CHALLENGES:
1. In the article on domain-centric AI, what position does Ramprakash Ramamoorthy hold?
2. Repeat everything in the article on domain-centric AI from "However says Ramamoorthy, as" down to "marketing and so on.".
3. Pick up the article on domain-centric AI after its final sentence and write what comes next.
==== EXTRACTED TEXT ====
We know that AI models are changing at breakneck speed as this emerging technology continues to develop. Developers have a crucial role to play in organisations to help them navigate this new landscape – but how do they navigate around this new realm when so many of the tools and skills appear to be still nascent and so fluid?
Shift to domain-based AI
In the evolving landscape of Artificial Intelligence (AI), we are witnessing a significant paradigm shift from data-centric Machine Learning (ML) to domain-centric approaches. This is the opinion of Ramprakash Ramamoorthy in his position as head of AI research at Zoho This transformation is underpinned by the emergence of foundational models – large-scale neural networks that are trained on broad, diverse datasets. Unlike traditional models, these neural networks possess the ability to handle multiple tasks without being explicitly trained for each one.
“Consider the earlier approaches in Machine Learning, particularly in data-centric models. In such a setup, we often had to develop multiple distinct models for similar tasks across different contexts. For instance, separate models were needed for sentiment analysis in chat-based customer support and email-based customer support. Each of these models required specific training on data relevant to its particular medium of communication,” said Ramamoorthy.
However says Ramamoorthy, as we transition to task-centric, or more aptly, domain-centric Machine Learning, the scenario changes drastically. Here, we rely on one broad foundational model that is fine-tuned for a specific domain, such as customer support. This approach not only simplifies the process but also enhances the effectiveness of the model across various applications within the domain. We now foresee a future where foundational models are fine-tuned for specific sectors like customer support, finance, marketing and so on.
Accessible & customisable AI
The Zoho team has worked through a lot of this evolution and notes that the advent of these foundational models is pivotal as it eliminates the data bottleneck that has long been a challenge in developing bespoke AI solutions. This reduction in the need for extensive and specific datasets is argued to lower the entry barrier for many, making AI more accessible and customisable. For developers, this shift presents an opportunity to deepen their skills in fine-tuning these foundation models for specific domains. They can now focus more on adapting and refining the AI to meet the unique needs and nuances of their field, rather than building models from scratch.
“However, even with all this said, it’s crucial to acknowledge that foundational models, once trained, might not be fully attuned to concept drift – the phenomenon where new data emerges post-training that wasn’t included in the original dataset,” heeds Ramamoorthy. “This is where techniques like Retrieval Augmented Generation (RAG) come into play. RAG acts as a connector between the foundation model and contemporary data, allowing the model to pull in specialised, external data to augment its base knowledge. By integrating such techniques, developers can ensure that their AI solutions remain dynamic and relevant, continually adapting to new information and evolving trends in their domain.”
==== DATA LINES ====
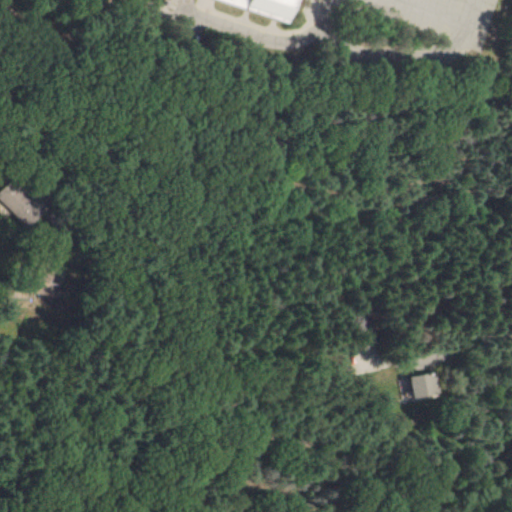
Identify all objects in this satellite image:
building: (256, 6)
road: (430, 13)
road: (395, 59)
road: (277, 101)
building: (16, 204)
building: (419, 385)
====
==== DATA LINES ====
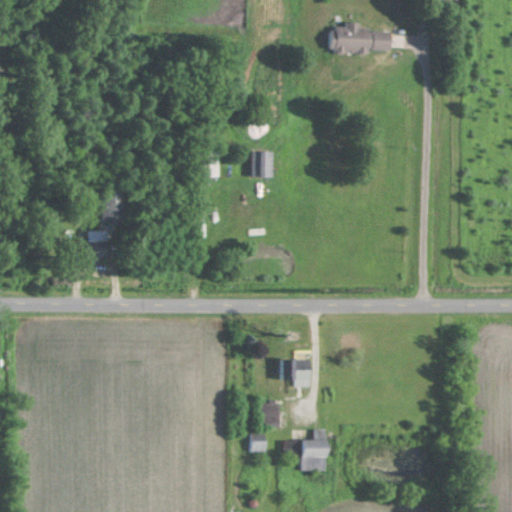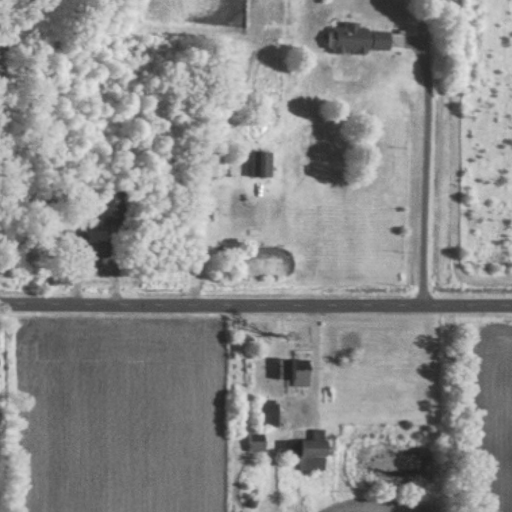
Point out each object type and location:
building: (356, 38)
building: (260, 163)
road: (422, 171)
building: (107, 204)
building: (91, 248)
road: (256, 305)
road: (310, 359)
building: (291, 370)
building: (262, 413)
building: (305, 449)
====
SET OF ANSWERS:
1. Head of AI research at Zoho.

2.
However says Ramamoorthy, as we transition to task-centric, or more aptly, domain-centric Machine Learning, the scenario changes drastically. Here, we rely on one broad foundational model that is fine-tuned for a specific domain, such as customer support. This approach not only simplifies the process but also enhances the effectiveness of the model across various applications within the domain. We now foresee a future where foundational models are fine-tuned for specific sectors like customer support, finance, marketing and so on.

3.
Zero-shot & few-shot learning
In the world of AI, the arrival of larger models has implications for what in some areas are still prototyping emergent capabilities. These vast intricate models have begun demonstrating abilities beyond their initial programming, a testament to the sophistication and potential of modern AI. Key among these abilities are zero-shot and few-shot learning, which represent leaps in how AI understands and interacts with the world.
But what does zero-shot & few-shot learning actually mean?
“Let’s demystify these concepts. Zero-shot learning is like an astute student who grasps a concept without prior direct instruction. For instance, imagine a language model adeptly summarizing legal documents with precision, despite not being explicitly trained in legal terminology, but only on general English,” clarified Zoho’s Ramamoorthy. “On the other side, we have few-shot learning, which can be likened to quick adaptation with minimal guidance. Picture a scenario where an AI model, exposed to just a handful of customer service inquiries, begins to respond with accuracy and context-awareness. This rapid adaptability to new tasks with limited examples is a game-changer in AI’s functionality.”
In terms of how these two standards apply to the real world, their necessity varies, particularly in the enterprise context. In many business environments, there’s a known ground truth or set of procedures that may not necessitate the nuanced adaptability offered by zero-shot or few-shot learning. For enterprise clients, the reliability, predictability and alignment of AI models with established business processes often take precedence. It’s about finding the right tool for the job, not necessarily the most advanced one.
Technically possible, business passable?
“This brings us to the developer’s perspective. As developers, the challenge and opportunity lie in discerning the appropriate application of these emergent capabilities. It’s about striking a balance between harnessing the innovative potential of these models and addressing the practical, often more grounded needs of enterprise clients. Developers must navigate this landscape with a keen understanding of both the technical possibilities and the business realities,” advised Ramamoorthy.
He says that for developers, this means a shift in focus. The goal is not just to create AI solutions that showcase the most advanced capabilities but to develop solutions that are most effective and relevant for the task at hand. This requires a deep understanding of both the technology and the specific context in which it will be applied.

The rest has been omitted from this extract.